Alors que je levais le couteau pour découper le gâteau de mariage, ma sœur m’enlaça vivement et me murmura à l’oreille : « Fais-le tomber. Maintenant. » Je jetai un regard furtif dans sa direction, puis vers mon mari souriant. Sans réfléchir, je frappai violemment le chariot du gâteau, faisant s’effondrer la pièce montée de trois étages dans un fracas assourdissant, tandis que les invités poussaient des cris de surprise.

« Allez, ma chérie, » murmura David, sa voix perdant toute chaleur publique. Il serra ma main sur le couteau. « Coupe profondément. J’ai hâte que tu goûtes la première bouchée. Le glaçage est… spécial. »

Sa main devenait lourde, presque douloureuse. Ce n’était pas une caresse, mais une chaîne. Je plongeai dans ses yeux. Le bleu glacé n’était plus beau. Il était devenu un vide, mort, sans humanité, comme celui d’un requin.

L’avertissement de Sarah hurlait dans ma tête. Renverse-le.

Je n’hésitai pas. Je laissai mon instinct guider mes gestes.

Au lieu de couper le gâteau, je me décallai. Je poussai ma hanche contre le chariot d’argent et le repoussai de toutes mes forces.

**CRASH.**

Le bruit fut cataclysmique. La tour du gâteau vacilla une fraction de seconde avant de s’effondrer sur le sol en marbre. La porcelaine éclata. Des couches de génoise et de crème explosèrent en éclats, éclaboussant les premiers rangs d’invités. La feuille d’or et le glaçage couvrirent ma robe, la perfection de la soirée réduite en ruine.
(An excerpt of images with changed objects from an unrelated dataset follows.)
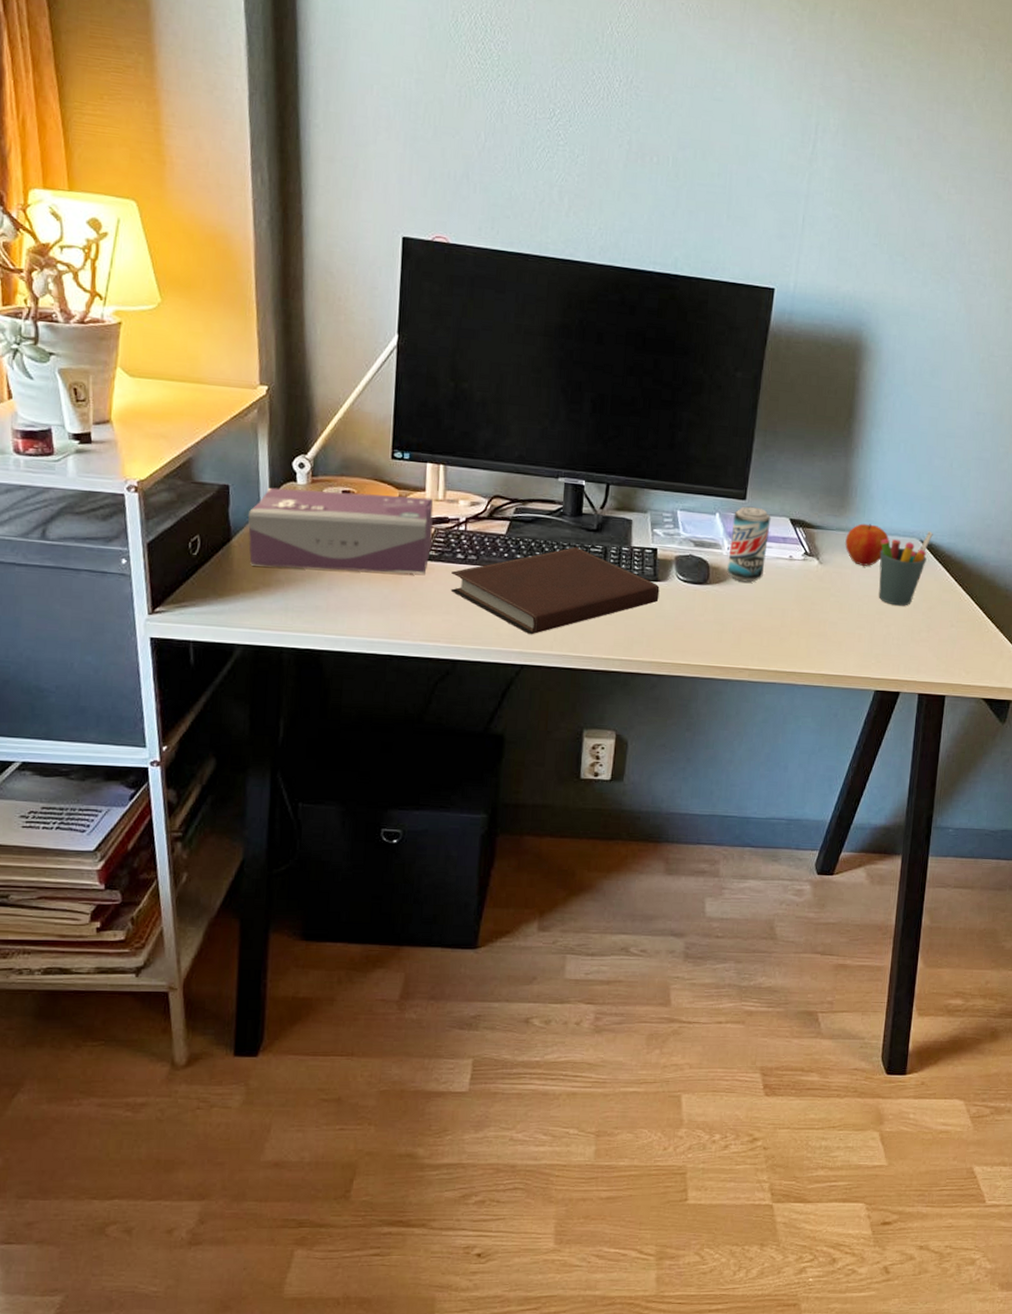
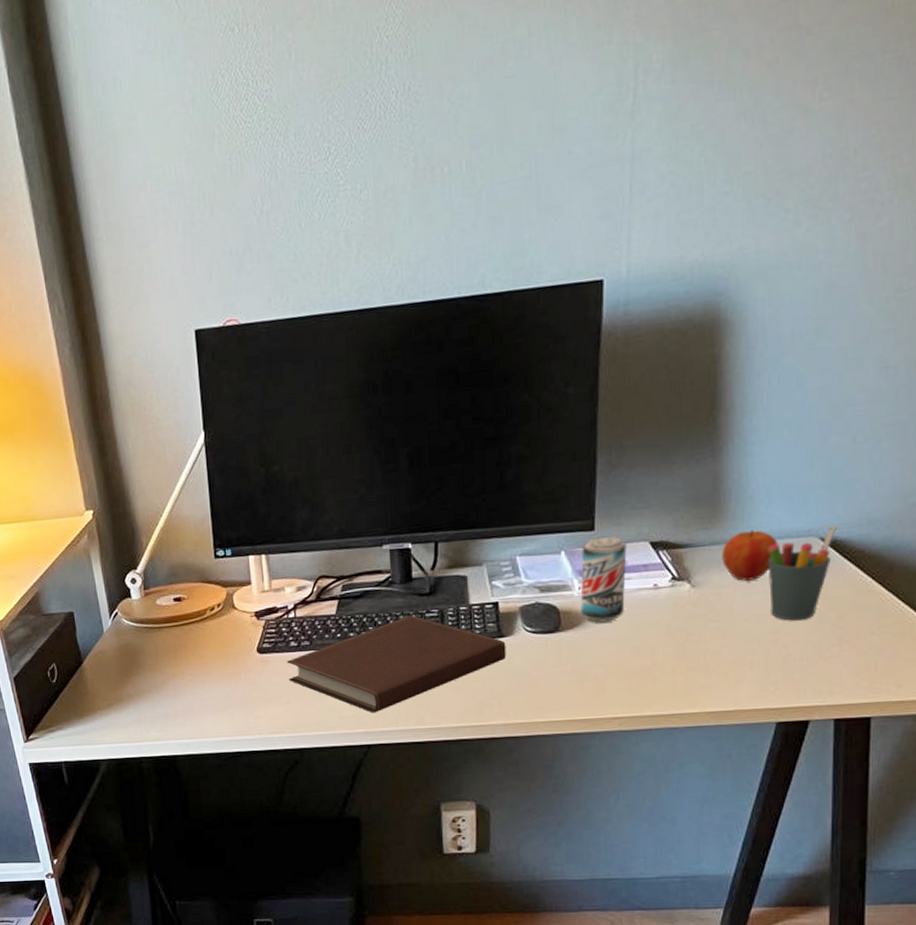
tissue box: present [247,487,434,574] -> none [93,590,265,684]

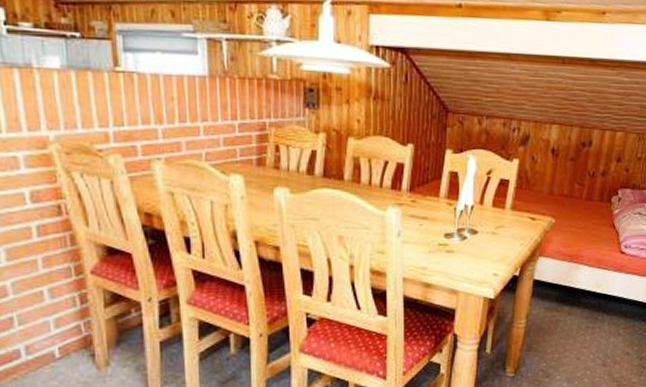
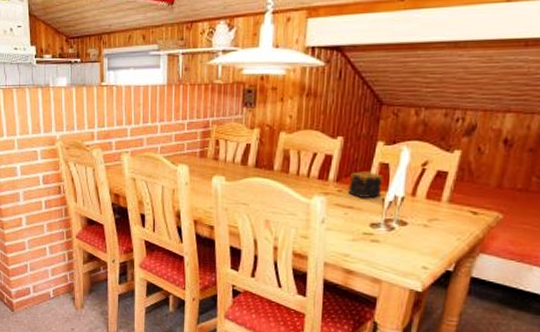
candle: none [421,181,453,208] -> present [348,172,383,198]

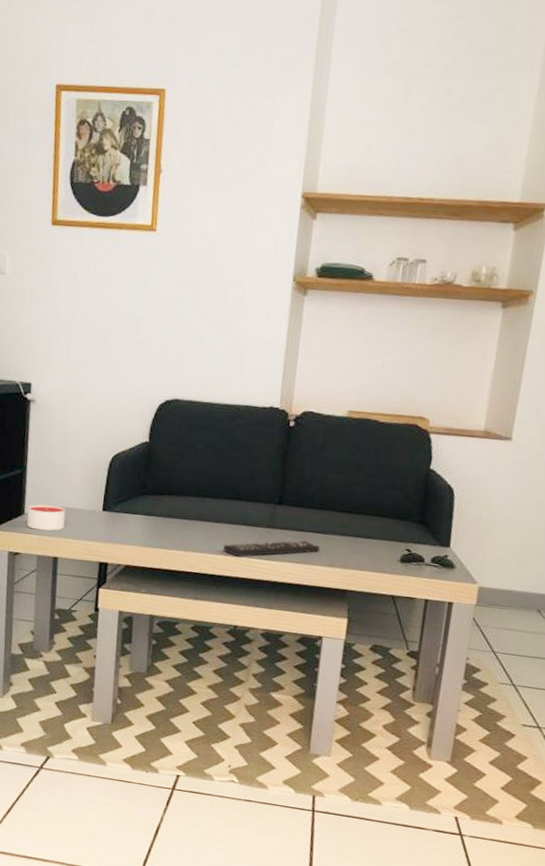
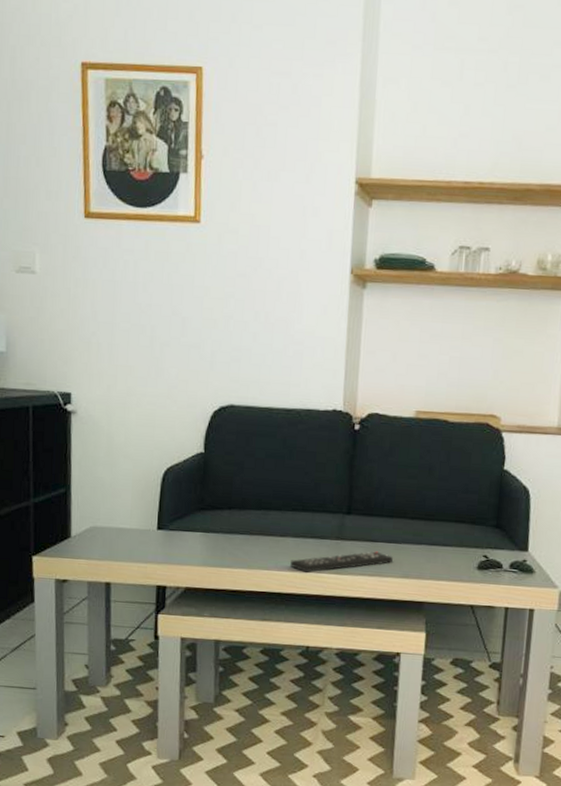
candle: present [26,504,66,531] -> none [74,525,117,555]

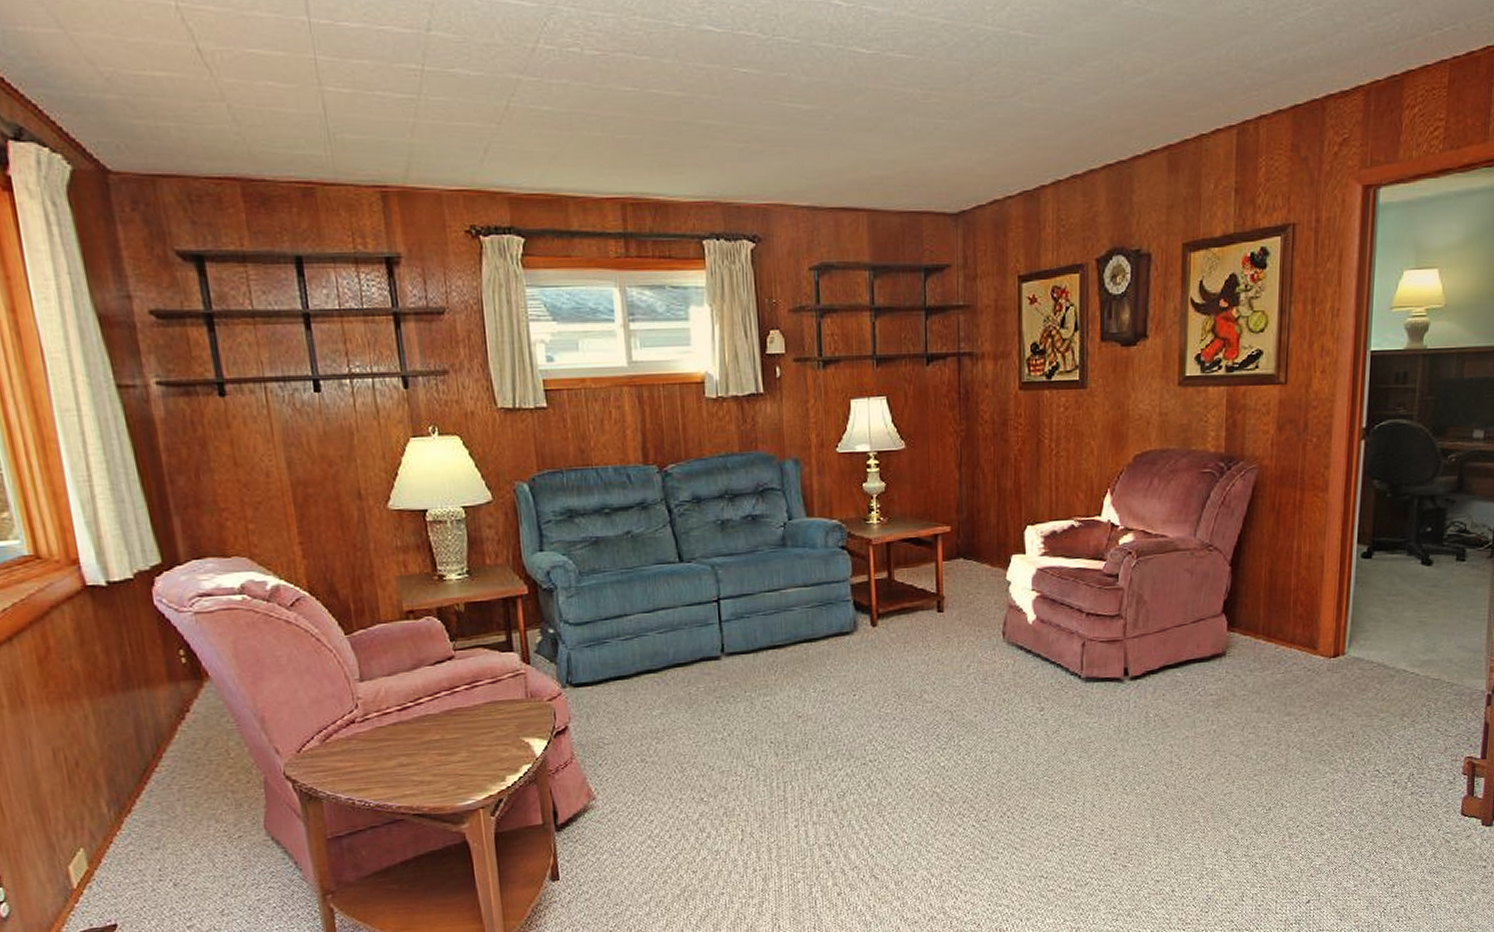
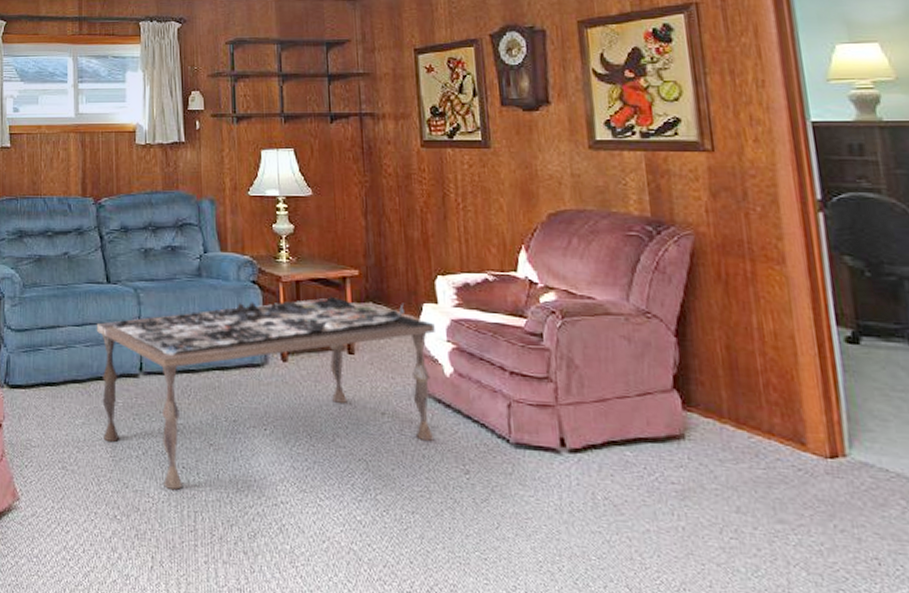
coffee table: none [669,555,1021,765] -> present [96,296,435,490]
Le silence s’abattit sur la pièce. Le quatuor arrêta de jouer.

David resta figé. Un tas de beurre crémeux glissa sur sa joue. Son masque de sophistication disparut instantanément, remplacé par une grimace pure de rage incontrôlable.

« Espèce de conne ! » hurla-t-il, levant la main comme pour me frapper là, devant tout le monde.

Sarah ne perdit pas de temps. Elle ôta ses talons. Saisissant mon poignet avec une force d’acier, elle me tira vers la sortie.

« Cours ! » ordonna-t-elle.

Nous nous précipitâmes, pieds nus, courant à travers les débris d’un conte de fées devenu cauchemar. Nous glissions sur la crème, luttions pour maintenir l’équilibre, mais nous n’allions pas vers la sortie principale, mais plutôt vers une porte de service que Sarah avait repérée plus tôt.

« Arrêtez-les ! » hurla David derrière nous. Ce n’était pas la voix d’un mari. C’était l’ordre d’un général.

Nous franchîmes les doubles portes de la cuisine, effrayant les chefs. Sarah ne ralentit pas. Elle fit tomber un chariot de casseroles derrière nous, érigeant une barrière métallique.

« Sarah, que se passe-t-il ?! » haletai-je, remontant ma robe ruinée.

« Cours ! » me répondit-elle, le visage dur comme la pierre.

Derrière nous, la porte de la cuisine s’éclata. David était là. Il n’était plus un homme, il était une créature.

**Le Vrai Visage :** Il se tenait là, armé d’une radio tactique qu’il avait dégainée de son costume.

« Code Rouge ! » aboya-t-il dans le dispositif. « L’élément est en fuite ! Fermez le périmètre ! Je veux qu’elles soient vivantes. Brisez-leur les jambes si vous devez, mais gardez leur visage intact ! »

L’élément.

Les soi-disant « agents de sécurité » autour de la salle—des hommes que je croyais chargés de la sécurité—sortirent des armes. Pas des pistolets, mais des tasers et des matraques extensibles. Ce n’étaient pas des agents de sécurité. Ce étaient des mercenaires.